Jobs slow to come as economy improves

Companies usually cautious to hire labor at end of recessions

? Employers who have cut jobs over the past year are in no hurry to start hiring again just because the recession is tapering off.

From a North Carolina machine maker to an Oregon heating-and-cooling company, small business owners say they need to see several months of rising sales before they start adding staff.

Because labor is the biggest expense for most companies, that kind of caution is typical at the end of recessions. After the last one, in 2001, unemployment kept rising and didn’t peak until June 2003 — 19 months into the economic recovery.

This time around, some economists say unemployment may not return to healthy levels until 2013. Companies have been slashing workers’ hours, squeezing more work out of the employees who are left and relying on cheaper temporary staffers to fill the gaps.

In North Carolina, a company called Power Curbers, which makes barriers and curbs for subdivisions, is finally breaking even after shedding 35 percent of its staff. The owner, Dyke Messinger, plans no more cuts.

Yet he is wary of adding to the staff, which now numbers about 80. First he wants to see new orders.

“When you look out and see that the country has stabilized, that gives you confidence that you can hold on to everybody that you’ve got,” he said. “But we will be very hesitant to hire until business turns up.”

Employers wiped out 247,000 jobs in July, far fewer than any other month this year. The economy shrank in the second quarter at a much slower pace. And businesses are seeing real results of a warming economy. But that doesn’t translate into job creation.

William Dunkelberg, chief economist for the National Federation of Independent Business, said a survey of small businesses found only about 7 percent of them added to their work forces in the second quarter of the year, while 24 percent cut jobs.

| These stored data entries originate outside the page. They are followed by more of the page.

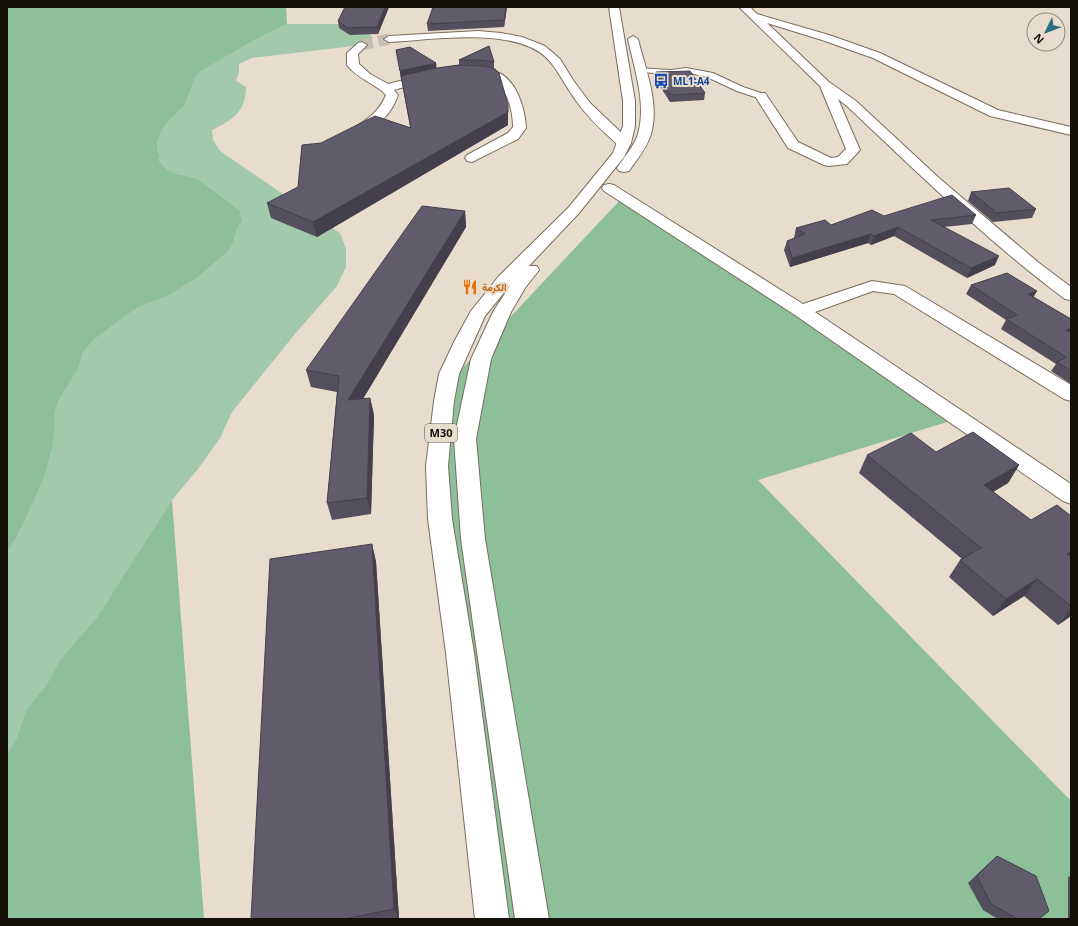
<svg xmlns="http://www.w3.org/2000/svg" width="1078" height="926" font-family="'Noto Sans',Vazirmatn,sans-serif">
  <rect width="100%" height="100%" fill="#e8dccc"/>
  <path fill="#a1c9aa" d="M287,24H359L373,38L362,45L252,58L239,64V72L236,81L246,87C246,112 232,120 212,130L213,140L220,151L340,233L346,249V267L337,286L294,335L232,412L220,438L198,469L172,500L97,617L60,660L47,684L26,710L16,740L7,754V552L15,540L27,516L44,478L54,427L55,411L60,398L79,367L83,352L95,339L124,317L140,306L164,298L194,280L234,240L237,229L242,221L240,211C227,201 214,190 200,181C184,171 174,180 159,161L160,155L157,149V143L162,130L167,123L184,106L196,76L201,71L264,35Z"/>
  <g fill="#8dbf99">
    <path d="M7,7H286L287,24L264,35L201,71L196,76L184,106L167,123L162,130L157,143V149L160,155L159,161C174,180 184,171 200,181C214,190 227,201 240,211L242,221L237,229L234,240L228,251L194,280L164,298L140,306L124,317L95,339L83,352L79,367L60,398L55,411L53,444L44,478L27,516L15,540L7,552Z"/>
    <polygon points="622,198 957,419 758,480 1071,801 1071,919 497,919 447,603 449,408 454,377"/>
    <polygon points="172,500 204,919 7,919 7,754 16,740 26,710 47,684 60,660 97,617"/>
  </g>
  <g fill="none" stroke-linecap="round" stroke-linejoin="round">
    <polyline stroke="#c8bdaf" stroke-width="11" stroke-dasharray="11 5.5" stroke-linecap="butt" points="362,45 389,39"/>
    <g stroke="#786d5f" stroke-width="2">
      <polygon id="service" points="637,68 671,70 686,68 713,73 743,87 764,94 765,96 761,99 737,91 707,77 686,72 671,74 640,72 636,70"/>
    </g>
    <g stroke="#786d5f" stroke-width="2">
      <g id="minor">
        <path d="M739,7H750L757,14L829,35L880,53L998,110L1071,127V135L990,116L873,58L822,40L767,23L829,82L856,101L939,178L1039,263L1071,287V300L1065,299C987,241 918,173 848,107L838,99L860,150L847,164L829,166L824,165L788,148L755,96L757,93H765L798,142L831,158L838,157L846,149L820,86Z"/>
        <path d="M478,31L501,33L522,37L545,46L560,59L573,80L590,103L629,140L631,143L629,146H619C604,132 589,119 577,102C568,90 561,76 552,64C523,24 432,40 389,42L384,39L389,36Z"/>
        <path d="M362,42L367,45L358,54L359,64L370,74L388,84L431,73L435,74L437,76L435,78L394,90L398,95C392,113 376,131 357,136L352,135L350,132L352,129C367,120 379,112 386,95C375,83 357,79 347,65V53L358,43Z"/>
        <path d="M472,70C480,70 489,69 497,72C517,80 525,109 526,128L518,139L472,162L467,161L465,158L467,155L508,133L513,127C513,111 507,85 490,78C483,75 475,77 468,75L466,73L468,71Z"/>
        <polygon points="609,184 614,185 803,304 872,281 905,286 1071,385 1071,401 1064,399 894,294 873,291 815,312 1071,484 1071,504 1063,501 795,315 604,191 602,188 604,185"/>
      </g>
    </g>
    <g stroke="#786d5f" stroke-width="2">
      <g id="motorway">
        <polygon points="609,7 619,7 635,101 635,126 631,143 624,157 579,213 529,266 537,266 539,270 525,288 511,312 491,359 476,439 485,539 549,919 515,919 461,539 454,439 471,359 493,312 511,284 485,316 459,374 454,401 448,466 452,519 474,653 509,919 475,919 446,653 428,519 426,466 434,401 439,374 454,342 471,311 499,276 569,207 613,153 623,126 623,101"/>
        <path d="M633,36L638,39C645,68 660,104 651,134C647,148 637,159 629,171L624,172L619,171L617,168C624,157 634,147 638,134C647,104 634,68 628,39Z"/>
      </g>
    </g>
    <use href="#service" fill="#fff" fill-rule="evenodd"/>
    <use href="#minor" fill="#fff" fill-rule="evenodd"/>
    <use href="#motorway" fill="#fff" fill-rule="evenodd"/>
  </g>
  <g fill="#534f5d">
    <polygon points="345,7 389,7 378,34 350,35 339,28 338,21"/>
    <polygon points="507,7 504,27 428,31 427,24"/>
    <polygon points="489,46 494,62 494,69 508,125 317,237 271,218 267,203 298,187 321,143 410,127 396,50 437,68 459,65 459,60"/>
    <polygon points="656,72 705,93 704,100 670,102 656,80"/>
    <polygon points="971,192 1036,209 1032,218 993,222 968,201"/>
    <polygon points="465,211 466,227 363,399 370,398 374,415 371,514 332,520 327,503 337,392 311,387 306,370"/>
    <polygon points="976,215 972,224 944,227 995,265 967,278 894,236 871,245 868,243 790,267 784,250 787,241 794,238 796,228 831,225 884,216"/>
    <polygon points="971,285 1034,297 1071,319 1071,384 1051,371 1056,364 1001,329 1006,320 966,294"/>
    <polygon points="936,452 1019,465 1008,483 993,492 1031,520 1071,516 1071,616 1058,625 1024,596 993,616 949,577 960,560 962,559 859,473 867,455"/>
    <polygon points="372,544 376,562 399,919 251,919"/>
    <polygon points="997,856 1039,919 998,919 983,910 968,883 989,863"/>
    <polygon points="1071,876 1071,919 1068,919 1068,877"/>
  </g>
  <g fill="#43404c">
    <polygon points="385,7 389,7 378,34 377,27"/>
    <polygon points="506,7 507,7 504,27 504,20"/>
    <polygon points="436,63 437,71 401,79 400,71"/>
    <polygon points="508,105 508,125 317,237 313,222"/>
    <polygon points="465,211 466,227 352,417 348,400"/>
    <polygon points="898,227 894,236 871,245 874,236"/>
    <polygon points="871,234 868,243 790,267 792,258"/>
    <polygon points="999,256 995,265 967,278 971,268"/>
    <polygon points="1037,291 1032,300 1028,294"/>
    <polygon points="1071,328 1071,335 1066,330"/>
    <polygon points="370,398 374,415 371,514 367,498"/>
    <polygon points="1019,465 1008,483 974,503 984,485"/>
    <polygon points="372,544 376,562 399,919 394,909"/>
    <polygon points="1071,552 1071,560 1067,554"/>
    <polygon points="1037,579 1024,596 993,616 1006,599"/>
    <polygon points="1071,610 1071,616 1058,625"/>
  </g>
  <g fill="#605c6c" stroke="#43404c">
    <polygon points="345,7 385,7 377,27 348,28 338,21"/>
    <polygon points="433,7 506,7 504,20 427,24"/>
    <polygon points="489,46 494,62 480,60 459,60"/>
    <polygon points="410,47 436,63 400,71 396,50"/>
    <polygon points="459,65 485,66 495,69 499,73 508,105 508,112 313,222 267,203 298,187 302,145 321,143 375,116 411,128 401,76 430,69"/>
    <polygon points="690,71 705,93 671,95 656,72"/>
    <polygon points="1009,188 1036,209 997,213 971,192"/>
    <polygon points="952,195 976,215 931,220 999,256 971,268 898,227 874,236 871,234 792,258 787,241 805,234 796,228 825,220 831,225 872,210 884,216"/>
    <polygon points="422,206 465,211 348,400 370,398 367,498 327,503 339,376 306,370"/>
    <polygon points="1007,273 1037,291 1028,294 1071,319 1071,328 1066,330 1071,333 1071,371 1057,362 1066,357 1006,319 1017,315 971,285"/>
    <polygon points="973,432 1019,465 984,485 1031,520 1057,505 1071,516 1071,552 1067,554 1071,557 1071,606 1037,579 1006,599 960,560 981,548 867,455 911,433 936,452"/>
    <polygon points="372,544 394,909 344,919 251,919 270,559"/>
    <polygon points="997,856 1036,876 1049,911 1039,919 1018,919 991,904 977,876"/>
  </g>
  <defs>
    <g id="bus-bare" transform="scale(1.2)"><path d="M-5-6H5V4H4V6H2V4H-2V6H-4V4H-5ZM-3.5-4V0h7V-4ZM-3.5 1.2v1.5H-2V1.2ZM2 1.2v1.5H3.5V1.2Z" fill="#1a4fb4" stroke="#e8dccc" stroke-width="2.5" paint-order="stroke"/></g>
    <g id="restaurant-bare" transform="scale(1.2)"><path d="M-5-6h1v4h1v-4h1v4h1v-4h1v5L-1.5 .5V6h-2V.5L-5-1ZM5-6V6H3V1.5H1.5Q1.5-4 5-6Z" fill="#e8710a" stroke="#e8dccc" stroke-width="2.5" paint-order="stroke"/></g>
  </defs>
  <g fill-rule="evenodd">
    <use href="#bus-bare" x="661" y="81"/>
    <use href="#restaurant-bare" x="470" y="287"/>
  </g>
  <g text-anchor="middle" stroke-width="4" stroke-linejoin="round" paint-order="stroke">
    <g font-size="10" font-weight="bold" fill="#164399" stroke="#e8dccc" text-anchor="start">
      <text x="673" y="85">ML1-A4</text>
    </g>
    <g font-size="10" font-weight="bold" fill="#c56008" stroke="#e8dccc" text-anchor="start">
      <text x="482" y="291">الكرمة</text>
    </g>
    <rect fill="#e8dccc" stroke="#534c44" stroke-width="1" x="425" y="424" width="32" height="18" rx="3"/>
    <g font-size="11" font-weight="bold" fill="#130f09">
      <text x="441" y="437">M30</text>
    </g>
  </g>
  <rect width="1078" height="926" fill="none" stroke="#130f09" stroke-width="16"/>
  <g transform="translate(1046 32) rotate(227)"><circle r="19" fill="#e8dccc" stroke="#938a7e"/>
  <path d="M0-3L7 15L0 10L-7 15Z" fill="#2a707e"/>
  <text y="-6" font-size="11" font-weight="bold" text-anchor="middle" fill="#130f09">N</text>
  </g>
</svg>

At the Three Monkeys restaurant and bar in St. Louis, customers show up more often for the Sunday brunch buffet and for drink specials. It’s a lot better than last winter, when people were canceling parties and staying home.

Still, it would take about 25 percent more business for owner Stephanie Demma to consider adding to her staff of 40. Otherwise, higher payroll expenses would cut too deeply into profits.

“We’ve been doing well, but then again there haven’t been any big gains,” Demma said. “We’re staying steady.”

Hiring should start again late next year, said Sophia Koropeckyj, managing director for Moody’s Economy.com. It’s got a long way to go: The recession has eliminated 6.7 million jobs, and 14.5 million workers are unemployed and unable to find work.

When the economic crisis struck last fall, many employers steeled themselves for the worst, laying off workers, cutting hours, imposing unpaid furloughs and cutting benefits.

Now that economy is beginning to recover, some companies will find there are cheaper alternatives to bringing in new full-time workers. For example, they can increase the hours worked by the employees they already have. Right now, the average workweek is 33.1 hours, near a record low.

More significantly, businesses in this recession have managed to produce just as much with fewer workers. From April through June, productivity surged by the largest amount in nearly six years, the government said Tuesday.

When businesses are producing as much or more with fewer people, that makes the job market even more dismal for the unemployed.

George Brown has been forced to cut back on the hours of the maid at the two guest houses he runs on Chicago’s North Side, where occupancy is down 10 percent. She now works 25 hours a week instead of 40.

Brown said he will not raise her hours until his lost revenue comes back. “I’m happy with the progress” of the national economy, he said. “But I don’t think it’s affecting my business yet.”